I had decided to publish the first book this week – I have always wanted the books to come out within a few months of each other, and I think this fits the pipeline speed that I have right now. The second book is with a beta reader and the third book is at 13,000 words.
Plus I have been off work this week. Given that that the first fifty people to read this book are all going to be people who know me and just want to see what I did. . . I kind of figured it’d be fun to answer the question “what did you do with your week off?” with “oh, published my first book.”
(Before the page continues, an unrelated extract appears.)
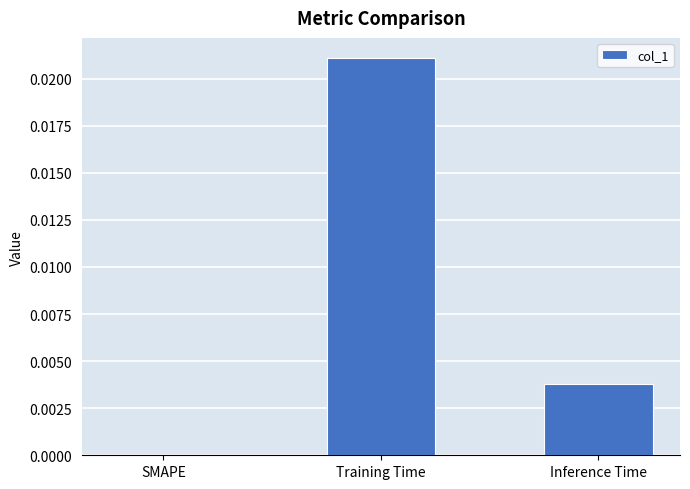

Between SMAPE and Inference Time, which is larger?

Inference Time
A few things have gone slower than expected. One is this blog – I’ve been writing it using a domain name that was pretty much random (I am terrible at naming things) and just parking the official domain to it, so that the real domain (katerosenberg.net) wouldn’t show up in search too soon. This was fine, but I bought the official domain on a different platform than I want to use long term (lured in by the sales price, silly me) and it’s going to take longer to sort out than expected. My fault, I should have ported it over weeks ago.
The other thing is that I had purchased my own ISBN to use for the paperback – I’m not sure if this was a good investment or not, my research was pretty split on the topic. But that was my decision, so before I could hit “publish” I had to finish the ISBN registration via an online form. I assumed this was automatic after submission, so was bummed to discover that I would have to wait for the information to be accepted before I could proceed. (Amazon will let you use your own ISBN, but will verify ownership, so I didn’t want to start the Amazon process before this was done.)
But this morning I woke up stupid early with a headache, and before I’d even got out of bed I checked my ISBN registration – and it was complete!
So after coffee, to make sure I didn’t make any super weird decisions, I submitted both the paperback and ebook formats to Amazon for publication! Now it’s a matter of waiting for Amazon to approve the content, layout, ISBN, etc., which can take up to 72 hours if there are no issues; longer if their software detects an issue. If there is an issue, I suspect it will be with the ISBN, just because this is the place where a small mismatch in how I typed my address or some other datum could cause the system to throw a rejection. I do not expect humans are looking at any of this.
Now I just have to wait and see what happens. I hope it goes smoothly, but it’s out of my hands!